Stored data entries

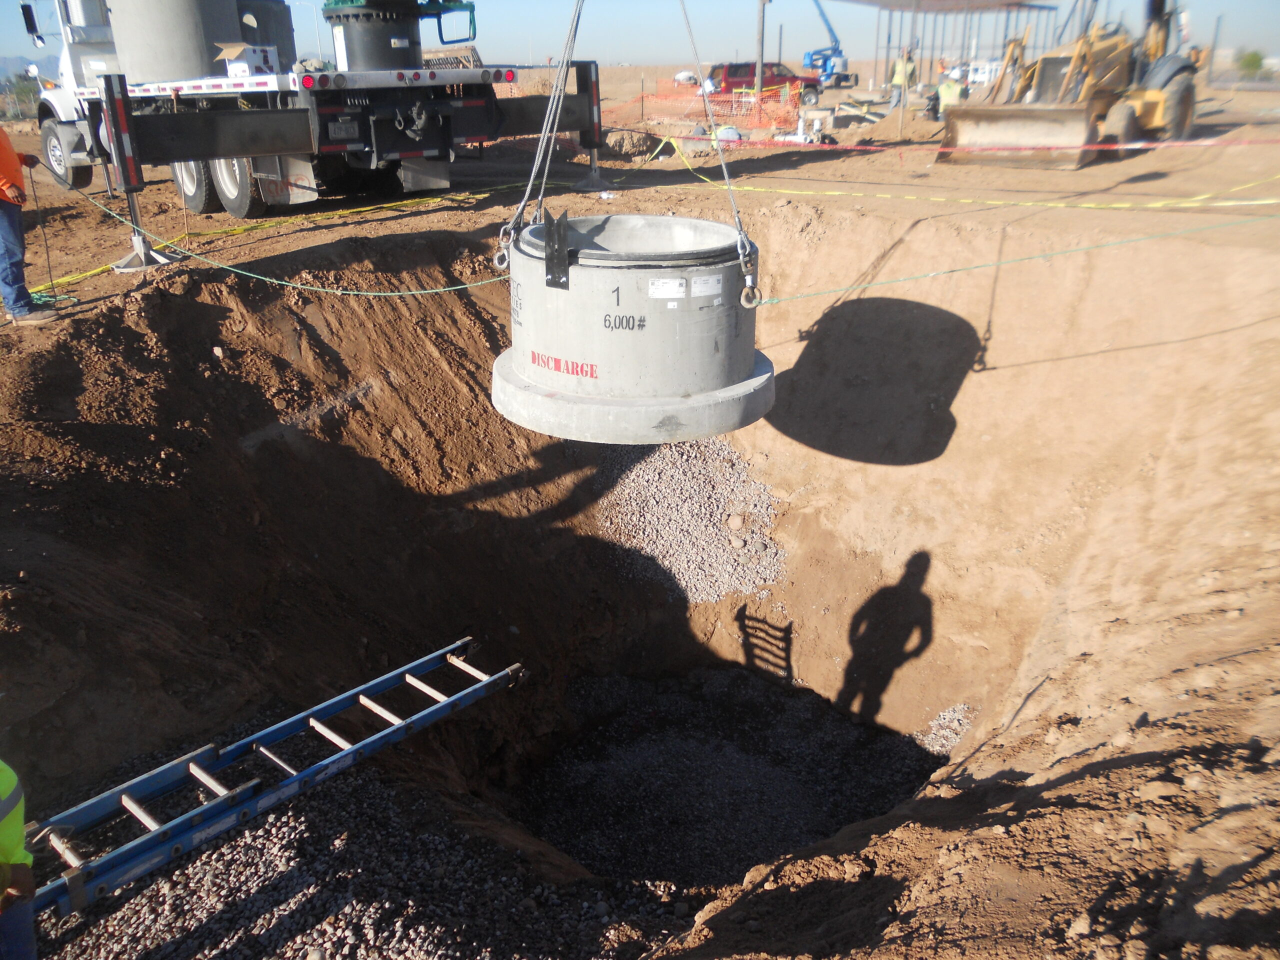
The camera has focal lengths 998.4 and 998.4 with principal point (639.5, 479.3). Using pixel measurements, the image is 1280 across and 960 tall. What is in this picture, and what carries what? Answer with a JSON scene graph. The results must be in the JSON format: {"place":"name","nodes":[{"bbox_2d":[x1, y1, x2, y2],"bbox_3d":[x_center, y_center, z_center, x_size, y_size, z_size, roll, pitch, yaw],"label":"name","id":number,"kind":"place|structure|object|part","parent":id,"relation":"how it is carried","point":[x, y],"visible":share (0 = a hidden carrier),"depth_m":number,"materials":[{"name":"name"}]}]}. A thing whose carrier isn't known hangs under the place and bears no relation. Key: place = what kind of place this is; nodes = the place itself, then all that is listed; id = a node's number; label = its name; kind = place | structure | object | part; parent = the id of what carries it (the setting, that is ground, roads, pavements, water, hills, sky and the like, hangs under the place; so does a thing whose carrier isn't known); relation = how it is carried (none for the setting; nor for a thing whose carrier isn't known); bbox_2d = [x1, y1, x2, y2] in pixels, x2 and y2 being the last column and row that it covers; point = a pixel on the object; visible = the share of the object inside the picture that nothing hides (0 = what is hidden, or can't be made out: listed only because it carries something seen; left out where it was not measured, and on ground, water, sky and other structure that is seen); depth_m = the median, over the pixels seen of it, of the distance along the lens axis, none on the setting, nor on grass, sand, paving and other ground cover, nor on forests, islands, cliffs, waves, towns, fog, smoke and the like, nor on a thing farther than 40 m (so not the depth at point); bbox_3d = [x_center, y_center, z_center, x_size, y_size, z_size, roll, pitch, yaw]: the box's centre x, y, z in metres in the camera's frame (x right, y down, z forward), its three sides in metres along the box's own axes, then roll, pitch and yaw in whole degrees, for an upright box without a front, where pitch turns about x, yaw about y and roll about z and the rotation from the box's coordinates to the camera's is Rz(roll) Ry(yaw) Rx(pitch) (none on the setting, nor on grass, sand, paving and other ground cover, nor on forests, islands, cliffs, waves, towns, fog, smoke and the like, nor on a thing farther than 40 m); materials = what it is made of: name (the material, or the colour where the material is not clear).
{"place":"outdoors","nodes":[
{"label":"outdoors","id":0,"kind":"place"},
{"bbox_2d":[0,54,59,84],"label":"hill","id":1,"kind":"structure","parent":0,"point":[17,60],"materials":[{"name":"grey"}]},
{"bbox_2d":[296,0,324,60],"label":"street lamp","id":2,"kind":"object","parent":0,"point":[319,49],"visible":0.65,"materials":[{"name":"metal"}]},
{"bbox_2d":[496,0,585,270],"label":"lifting cable","id":3,"kind":"object","parent":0,"point":[520,211],"visible":0.87,"depth_m":5.39,"materials":[{"name":"grey metal"}]},
{"bbox_2d":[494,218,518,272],"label":"shackle","id":4,"kind":"object","parent":3,"relation":"hanging from","point":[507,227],"visible":0.68,"depth_m":4.97,"materials":[{"name":"silver metal"}]},
{"bbox_2d":[493,211,770,445],"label":"concrete manhole section","id":5,"kind":"object","parent":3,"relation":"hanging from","point":[708,224],"visible":0.89,"depth_m":4.19,"materials":[{"name":"grey concrete"}]},
{"bbox_2d":[47,177,522,293],"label":"green rope","id":6,"kind":"object","parent":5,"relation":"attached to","point":[263,278],"visible":0.88,"depth_m":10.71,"materials":[{"name":"green"}]},
{"bbox_2d":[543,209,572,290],"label":"metal bracket","id":7,"kind":"object","parent":5,"relation":"attached to","point":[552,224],"visible":0.94,"depth_m":4.09,"materials":[{"name":"black metal"}]},
{"bbox_2d":[648,276,686,299],"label":"label","id":8,"kind":"object","parent":5,"relation":"attached to","point":[677,281],"visible":0.96,"depth_m":3.93,"materials":[{"name":"white paper"}]},
{"bbox_2d":[692,273,722,296],"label":"label","id":9,"kind":"object","parent":5,"relation":"attached to","point":[714,283],"visible":0.95,"depth_m":3.93,"materials":[{"name":"white paper"}]},
{"bbox_2d":[681,0,759,291],"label":"lifting cable","id":10,"kind":"object","parent":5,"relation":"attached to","point":[687,22],"visible":0.86,"depth_m":5.27,"materials":[{"name":"grey metal"}]},
{"bbox_2d":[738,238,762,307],"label":"shackle","id":11,"kind":"object","parent":10,"relation":"hanging from","point":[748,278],"visible":0.7,"depth_m":4.41,"materials":[{"name":"silver metal"}]},
{"bbox_2d":[754,212,1278,306],"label":"green rope","id":12,"kind":"object","parent":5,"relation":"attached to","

**What is expected**
Before printing the records again, strip out the pictures; change nothing else.

**Expected output**
The camera has focal lengths 998.4 and 998.4 with principal point (639.5, 479.3). Using pixel measurements, the image is 1280 across and 960 tall. What is in this picture, and what carries what? Answer with a JSON scene graph. The results must be in the JSON format: {"place":"name","nodes":[{"bbox_2d":[x1, y1, x2, y2],"bbox_3d":[x_center, y_center, z_center, x_size, y_size, z_size, roll, pitch, yaw],"label":"name","id":number,"kind":"place|structure|object|part","parent":id,"relation":"how it is carried","point":[x, y],"visible":share (0 = a hidden carrier),"depth_m":number,"materials":[{"name":"name"}]}]}. A thing whose carrier isn't known hangs under the place and bears no relation. Key: place = what kind of place this is; nodes = the place itself, then all that is listed; id = a node's number; label = its name; kind = place | structure | object | part; parent = the id of what carries it (the setting, that is ground, roads, pavements, water, hills, sky and the like, hangs under the place; so does a thing whose carrier isn't known); relation = how it is carried (none for the setting; nor for a thing whose carrier isn't known); bbox_2d = [x1, y1, x2, y2] in pixels, x2 and y2 being the last column and row that it covers; point = a pixel on the object; visible = the share of the object inside the picture that nothing hides (0 = what is hidden, or can't be made out: listed only because it carries something seen; left out where it was not measured, and on ground, water, sky and other structure that is seen); depth_m = the median, over the pixels seen of it, of the distance along the lens axis, none on the setting, nor on grass, sand, paving and other ground cover, nor on forests, islands, cliffs, waves, towns, fog, smoke and the like, nor on a thing farther than 40 m (so not the depth at point); bbox_3d = [x_center, y_center, z_center, x_size, y_size, z_size, roll, pitch, yaw]: the box's centre x, y, z in metres in the camera's frame (x right, y down, z forward), its three sides in metres along the box's own axes, then roll, pitch and yaw in whole degrees, for an upright box without a front, where pitch turns about x, yaw about y and roll about z and the rotation from the box's coordinates to the camera's is Rz(roll) Ry(yaw) Rx(pitch) (none on the setting, nor on grass, sand, paving and other ground cover, nor on forests, islands, cliffs, waves, towns, fog, smoke and the like, nor on a thing farther than 40 m); materials = what it is made of: name (the material, or the colour where the material is not clear).
{"place":"outdoors","nodes":[
{"label":"outdoors","id":0,"kind":"place"},
{"bbox_2d":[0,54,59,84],"label":"hill","id":1,"kind":"structure","parent":0,"point":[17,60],"materials":[{"name":"grey"}]},
{"bbox_2d":[296,0,324,60],"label":"street lamp","id":2,"kind":"object","parent":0,"point":[319,49],"visible":0.65,"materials":[{"name":"metal"}]},
{"bbox_2d":[496,0,585,270],"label":"lifting cable","id":3,"kind":"object","parent":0,"point":[520,211],"visible":0.87,"depth_m":5.39,"materials":[{"name":"grey metal"}]},
{"bbox_2d":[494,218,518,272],"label":"shackle","id":4,"kind":"object","parent":3,"relation":"hanging from","point":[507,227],"visible":0.68,"depth_m":4.97,"materials":[{"name":"silver metal"}]},
{"bbox_2d":[493,211,770,445],"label":"concrete manhole section","id":5,"kind":"object","parent":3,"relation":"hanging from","point":[708,224],"visible":0.89,"depth_m":4.19,"materials":[{"name":"grey concrete"}]},
{"bbox_2d":[47,177,522,293],"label":"green rope","id":6,"kind":"object","parent":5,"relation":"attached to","point":[263,278],"visible":0.88,"depth_m":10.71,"materials":[{"name":"green"}]},
{"bbox_2d":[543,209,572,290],"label":"metal bracket","id":7,"kind":"object","parent":5,"relation":"attached to","point":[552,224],"visible":0.94,"depth_m":4.09,"materials":[{"name":"black metal"}]},
{"bbox_2d":[648,276,686,299],"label":"label","id":8,"kind":"object","parent":5,"relation":"attached to","point":[677,281],"visible":0.96,"depth_m":3.93,"materials":[{"name":"white paper"}]},
{"bbox_2d":[692,273,722,296],"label":"label","id":9,"kind":"object","parent":5,"relation":"attached to","point":[714,283],"visible":0.95,"depth_m":3.93,"materials":[{"name":"white paper"}]},
{"bbox_2d":[681,0,759,291],"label":"lifting cable","id":10,"kind":"object","parent":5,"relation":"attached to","point":[687,22],"visible":0.86,"depth_m":5.27,"materials":[{"name":"grey metal"}]},
{"bbox_2d":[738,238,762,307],"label":"shackle","id":11,"kind":"object","parent":10,"relation":"hanging from","point":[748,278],"visible":0.7,"depth_m":4.41,"materials":[{"name":"silver metal"}]},
{"bbox_2d":[754,212,1278,306],"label":"green rope","id":12,"kind":"object","parent":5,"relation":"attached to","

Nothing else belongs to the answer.